* _Task to complete_
All records given below must be printed word for word.

* _Data for this task_
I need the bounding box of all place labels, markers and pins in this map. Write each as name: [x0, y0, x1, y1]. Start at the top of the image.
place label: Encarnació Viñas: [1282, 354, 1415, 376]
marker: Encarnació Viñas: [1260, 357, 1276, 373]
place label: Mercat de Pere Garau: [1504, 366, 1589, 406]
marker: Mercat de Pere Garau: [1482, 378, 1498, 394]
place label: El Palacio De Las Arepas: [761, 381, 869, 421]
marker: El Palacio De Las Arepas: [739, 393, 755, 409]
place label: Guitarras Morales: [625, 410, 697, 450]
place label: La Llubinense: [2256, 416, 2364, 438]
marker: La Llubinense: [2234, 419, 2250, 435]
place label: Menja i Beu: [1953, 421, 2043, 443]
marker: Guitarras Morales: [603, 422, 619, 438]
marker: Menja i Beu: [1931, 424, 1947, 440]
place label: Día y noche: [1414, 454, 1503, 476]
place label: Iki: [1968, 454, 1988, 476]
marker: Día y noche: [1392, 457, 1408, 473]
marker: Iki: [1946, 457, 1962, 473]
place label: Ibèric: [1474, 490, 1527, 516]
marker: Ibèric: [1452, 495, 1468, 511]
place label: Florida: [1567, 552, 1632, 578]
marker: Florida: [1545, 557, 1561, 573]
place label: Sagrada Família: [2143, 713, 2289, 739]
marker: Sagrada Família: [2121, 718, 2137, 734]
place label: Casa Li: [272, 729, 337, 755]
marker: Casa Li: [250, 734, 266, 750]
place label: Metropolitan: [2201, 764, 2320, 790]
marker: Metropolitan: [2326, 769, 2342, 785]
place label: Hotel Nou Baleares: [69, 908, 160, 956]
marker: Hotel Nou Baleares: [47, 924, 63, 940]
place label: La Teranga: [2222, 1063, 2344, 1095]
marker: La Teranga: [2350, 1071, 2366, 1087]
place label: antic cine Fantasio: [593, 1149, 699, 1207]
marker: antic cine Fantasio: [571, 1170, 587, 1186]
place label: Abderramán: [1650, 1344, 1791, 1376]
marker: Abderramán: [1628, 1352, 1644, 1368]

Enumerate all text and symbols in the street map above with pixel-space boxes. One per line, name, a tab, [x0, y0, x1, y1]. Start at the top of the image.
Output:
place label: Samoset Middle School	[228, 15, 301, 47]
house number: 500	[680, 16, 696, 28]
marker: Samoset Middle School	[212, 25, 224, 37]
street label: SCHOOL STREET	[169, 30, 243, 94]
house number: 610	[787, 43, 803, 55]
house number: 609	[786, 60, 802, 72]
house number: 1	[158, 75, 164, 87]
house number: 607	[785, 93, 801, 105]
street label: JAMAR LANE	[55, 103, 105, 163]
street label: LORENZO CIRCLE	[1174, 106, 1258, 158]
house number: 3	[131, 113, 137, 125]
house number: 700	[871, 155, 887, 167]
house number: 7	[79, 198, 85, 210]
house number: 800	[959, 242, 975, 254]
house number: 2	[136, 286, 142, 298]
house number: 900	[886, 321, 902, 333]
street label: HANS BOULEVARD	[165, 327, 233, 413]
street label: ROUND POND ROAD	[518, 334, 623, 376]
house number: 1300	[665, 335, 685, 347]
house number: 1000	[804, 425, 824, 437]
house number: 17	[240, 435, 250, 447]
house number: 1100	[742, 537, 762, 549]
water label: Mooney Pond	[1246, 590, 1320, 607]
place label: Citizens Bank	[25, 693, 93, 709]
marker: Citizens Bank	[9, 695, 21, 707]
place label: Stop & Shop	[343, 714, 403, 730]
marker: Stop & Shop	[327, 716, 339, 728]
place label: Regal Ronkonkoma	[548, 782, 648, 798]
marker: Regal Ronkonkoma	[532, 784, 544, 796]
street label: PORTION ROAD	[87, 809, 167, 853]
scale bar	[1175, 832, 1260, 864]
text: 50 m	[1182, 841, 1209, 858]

* _Solution below_
I need the bounding box of all place labels, markers and pins in this map. Write each as name: [x0, y0, x1, y1]. Start at the top of the image.
place label: Encarnació Viñas: [1282, 354, 1415, 376]
marker: Encarnació Viñas: [1260, 357, 1276, 373]
place label: Mercat de Pere Garau: [1504, 366, 1589, 406]
marker: Mercat de Pere Garau: [1482, 378, 1498, 394]
place label: El Palacio De Las Arepas: [761, 381, 869, 421]
marker: El Palacio De Las Arepas: [739, 393, 755, 409]
place label: Guitarras Morales: [625, 410, 697, 450]
place label: La Llubinense: [2256, 416, 2364, 438]
marker: La Llubinense: [2234, 419, 2250, 435]
place label: Menja i Beu: [1953, 421, 2043, 443]
marker: Guitarras Morales: [603, 422, 619, 438]
marker: Menja i Beu: [1931, 424, 1947, 440]
place label: Día y noche: [1414, 454, 1503, 476]
place label: Iki: [1968, 454, 1988, 476]
marker: Día y noche: [1392, 457, 1408, 473]
marker: Iki: [1946, 457, 1962, 473]
place label: Ibèric: [1474, 490, 1527, 516]
marker: Ibèric: [1452, 495, 1468, 511]
place label: Florida: [1567, 552, 1632, 578]
marker: Florida: [1545, 557, 1561, 573]
place label: Sagrada Família: [2143, 713, 2289, 739]
marker: Sagrada Família: [2121, 718, 2137, 734]
place label: Casa Li: [272, 729, 337, 755]
marker: Casa Li: [250, 734, 266, 750]
place label: Metropolitan: [2201, 764, 2320, 790]
marker: Metropolitan: [2326, 769, 2342, 785]
place label: Hotel Nou Baleares: [69, 908, 160, 956]
marker: Hotel Nou Baleares: [47, 924, 63, 940]
place label: La Teranga: [2222, 1063, 2344, 1095]
marker: La Teranga: [2350, 1071, 2366, 1087]
place label: antic cine Fantasio: [593, 1149, 699, 1207]
marker: antic cine Fantasio: [571, 1170, 587, 1186]
place label: Abderramán: [1650, 1344, 1791, 1376]
marker: Abderramán: [1628, 1352, 1644, 1368]

Enumerate all text and symbols in the street map above with pixel-space boxes. One per line, name, a tab, [x0, y0, x1, y1]. Start at the top of the image.
Output:
place label: Samoset Middle School	[228, 15, 301, 47]
house number: 500	[680, 16, 696, 28]
marker: Samoset Middle School	[212, 25, 224, 37]
street label: SCHOOL STREET	[169, 30, 243, 94]
house number: 610	[787, 43, 803, 55]
house number: 609	[786, 60, 802, 72]
house number: 1	[158, 75, 164, 87]
house number: 607	[785, 93, 801, 105]
street label: JAMAR LANE	[55, 103, 105, 163]
street label: LORENZO CIRCLE	[1174, 106, 1258, 158]
house number: 3	[131, 113, 137, 125]
house number: 700	[871, 155, 887, 167]
house number: 7	[79, 198, 85, 210]
house number: 800	[959, 242, 975, 254]
house number: 2	[136, 286, 142, 298]
house number: 900	[886, 321, 902, 333]
street label: HANS BOULEVARD	[165, 327, 233, 413]
street label: ROUND POND ROAD	[518, 334, 623, 376]
house number: 1300	[665, 335, 685, 347]
house number: 1000	[804, 425, 824, 437]
house number: 17	[240, 435, 250, 447]
house number: 1100	[742, 537, 762, 549]
water label: Mooney Pond	[1246, 590, 1320, 607]
place label: Citizens Bank	[25, 693, 93, 709]
marker: Citizens Bank	[9, 695, 21, 707]
place label: Stop & Shop	[343, 714, 403, 730]
marker: Stop & Shop	[327, 716, 339, 728]
place label: Regal Ronkonkoma	[548, 782, 648, 798]
marker: Regal Ronkonkoma	[532, 784, 544, 796]
street label: PORTION ROAD	[87, 809, 167, 853]
scale bar	[1175, 832, 1260, 864]
text: 50 m	[1182, 841, 1209, 858]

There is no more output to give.